CMP: Rs680                                        Target Price: Rs720


n     Robust revenue growth (up 18% YoY) and strong operating performance (up by 19%) resulted in 30% growth in APAT
n     Strong revenue growth was driven by 19% growth in domestic branded formulation business and 41% growth in the US
n     Management has re-iterated its revenue guidance of US$1bn for FY11E and domestic growth to sustain at 15% level
n     Maintain earning estimates; Downgrade to Accumulate


Domestic formulation and US business aided 18% revenue growth
Revenue for the quarter grew in line with our expectations by 18% to Rs11.2bn, driven
by a) 41% growth in US, b) 27% growth in Latam, c) 54% growth in Hospira JV and d)

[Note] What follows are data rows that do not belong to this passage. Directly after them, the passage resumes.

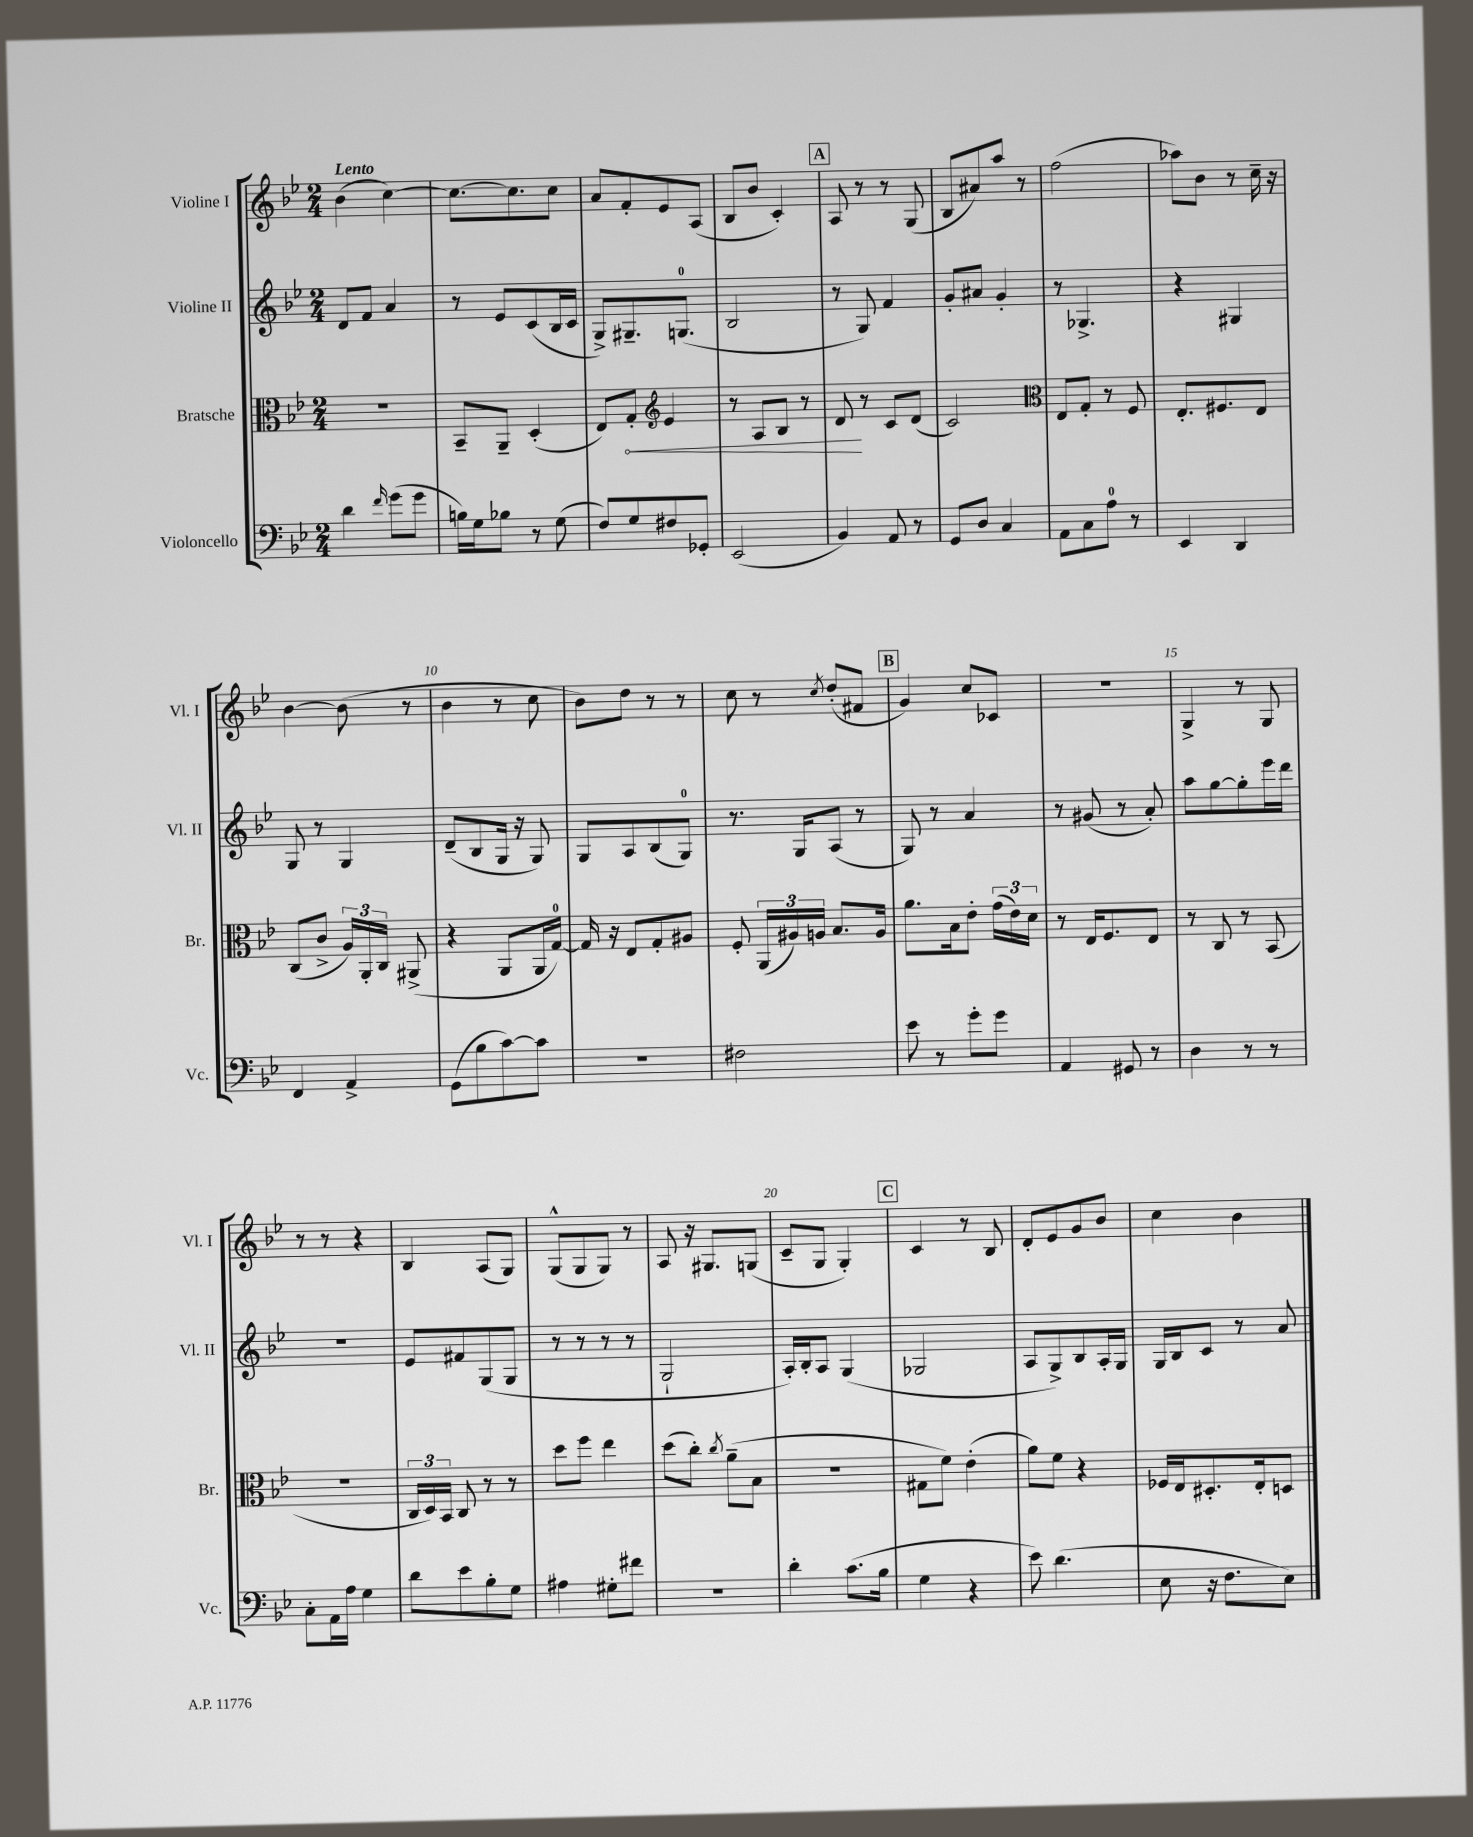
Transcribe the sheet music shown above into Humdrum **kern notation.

**kern	**kern	**kern	**kern
*staff4	*staff3	*staff2	*staff1
*clefF4	*clefC3	*clefG2	*clefG2
*k[b-e-]	*k[b-e-]	*k[b-e-]	*k[b-e-]
*M2/4	*M2/4	*M2/4	*M2/4
4d	2r	8d	(4b-
.	.	8f	.
16qqf	.	.	.
(8g	.	4a	[4cc)
8g	.	.	.
=	=	=	=
16B)	8BB-~	8r	8.cc_
16G	.	.	.
8B-	8AA~	8e-	.
.	.	.	8.cc]
8r	(4D'	(8c	.
(8G	.	16B-	8cc
.	.	16c	.
=	=	=	=
8F)	8E-)	8G^)	8a
8G	8G'	8.G#~	8f'
*	*clefG2	*	*
8F#	4e-	.	8e-
.	.	(8.G	.
8GG-'	.	.	(8A
=	=	=	=
(2EE-	8r	2B-	8B-
.	8A	.	8b-
.	8B-	.	4c')
.	8r	.	.
=	=	=	=
4BB-)	8d	8r	8A
.	8r	8G)	8r
8AA	8c	4f	8r
8r	(8d	.	(8G
=	=	=	=
8GG	2c)	8g'	8B-
8D	.	8a#	8a#)
4C	.	4g'	8aa
.	.	.	8r
=	=	=	=
*	*clefC3	*	*
8AA	8E-	8r	(2ff
8C	8G'	4.G-^	.
8A	8r	.	.
8r	8F	.	.
=	=	=	=
4EE-	8.E-'	4r	8aa-)
.	.	.	8b-
.	8.F#	.	.
4DD	.	4G#	8r
.	8E-	.	16cc~
.	.	.	16r
=	=	=	=
4FF	(8C	8G	[4b-
.	8c^	8r	.
4AA^	24A)	4G	(8b-]
.	24AA'	.	.
.	24C	.	.
.	(8AA#^	.	8r
=	=	=	=
(8GG	4r	(8d~	4b-
8B-	.	8B-	.
[8c)	8AA	16G	8r
.	.	16r	.
8c]	16AA	8G)	8cc
.	[16G)	.	.
=	=	=	=
2r	16G]	8G	8b-)
.	16r	.	.
.	8E-	8A	8dd
.	8G'	(8B-	8r
.	8A#	8G)	8r
=	=	=	=
2F#	8F'	8.r	8cc
.	(24AA	.	8r
.	24A#)	.	.
.	.	16G	.
.	24A	.	.
.	.	.	8qcc
.	8.B-	(8A	(8dd'
.	.	8r	8f#
.	16A	.	.
=	=	=	=
8e-	8.a	8G)	4g)
8r	.	8r	.
.	16B-	.	.
8g'	8e-'	4a	8cc
8g	(24g	.	8c-
.	24e-)	.	.
.	24d	.	.
=	=	=	=
4AA	8r	8r	2r
.	16E-	(8g#	.
.	8.F	.	.
8GG#	.	8r	.
8r	8E-	8a')	.
=	=	=	=
4D	8r	8aa	4G^
.	8C	[8gg	.
8r	8r	8gg']	8r
8r	(8BB-	16eee-	8G
.	.	16ddd	.
=	=	=	=
8C'	2r	2r	8r
16AA	.	.	8r
16A	.	.	.
4G	.	.	4r
=	=	=	=
8d	24C	8e-	4B-
.	24D)	.	.
.	24BB-	.	.
8e-	8C	8f#	.
8B-'	8r	(8G	(8A
8G	8r	8G	8G)
=	=	=	=
4A#	8dd	8r	(8G^^
.	8ff	8r	8G
8G#'	4ee-	8r	8G)
8f#	.	8r	8r
=	=	=	=
2r	(8dd	2G`	8A
.	8cc')	.	16r
.	.	.	8.G#
.	8qcc	.	.
.	(8a~	.	.
.	8B-	.	(8G
=	=	=	=
4d'	2r	16A')	8c~
.	.	16B-'	.
.	.	8A	8G
(8.c	.	(4G	4G')
16B-	.	.	.
=	=	=	=
4G	8G#	2G-	4c
.	8f)	.	.
4r	(4e-'	.	8r
.	.	.	8B-
=	=	=	=
8e-)	8a)	8A	8d'
(4.d	8f	8G^)	8e-
.	4r	8B-	8g
.	.	16A'	8b-
.	.	16G	.
=	=	=	=
8E-	16F-	16G	4cc
.	16E-	16B-	.
16r	8.D#'	8c	.
8.F	.	.	.
.	.	8r	4b-
.	16E-'	.	.
8E-)	8D	8a	.
==	==	==	==
*-	*-	*-	*-
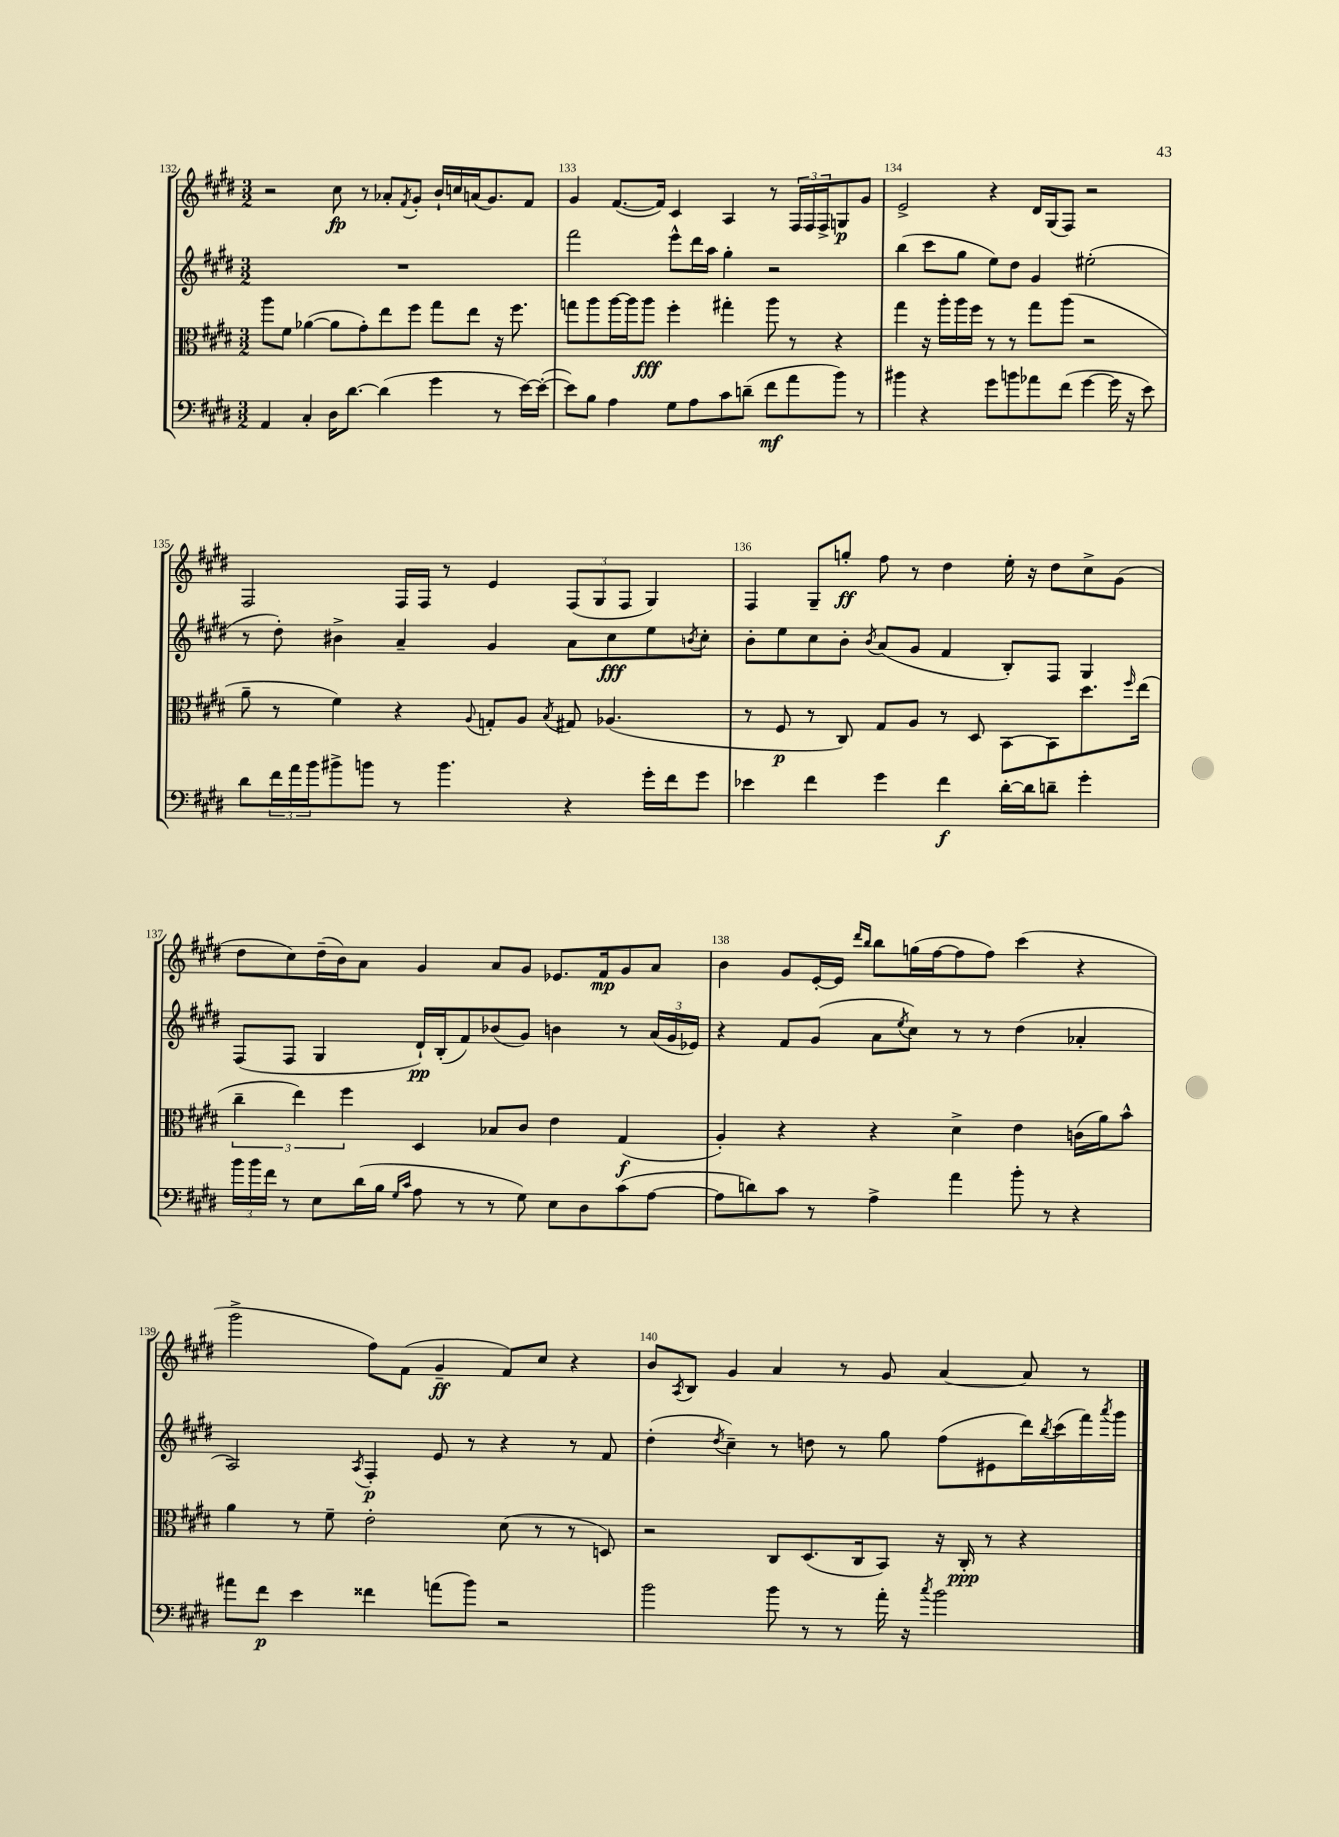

19% growth in domestic branded formulations. The growth in the US business was
driven by strong uptake in the existing products and the generic launch of Divalproex
XR. The domestic formulation growth was mainly driven by strong growth in chronic
segments such as CVS and respiratory portfolio, encouraging response of H1N1
vaccine and introduction of 20 new products. Management has indicated that the growth
in the domestic formulation business is likely to be sustained at 15% level. European
generic business registered 11% growth in revenues (in spite of Euro depreciation) on
account of strong traction in France. The Lat Am business was led by 27% growth in
formulation in Brazil to Rs584mn. Hospira revenues grew 54% as Cadila commenced
shipments of Docetaxel this quarter (PAT contribution of Rs134mn). Going forward,
company expects much higher revenues from Hospira JV on the back of new launches
in US market from Q3FY11E onwards. Nycomed JV reported a decline of 21% to
Rs164mn. We expect ramp-up in Nycomed JV to materialize post the commencement
of operations at its Navi Mumbai facility (most likely by Q1FY12).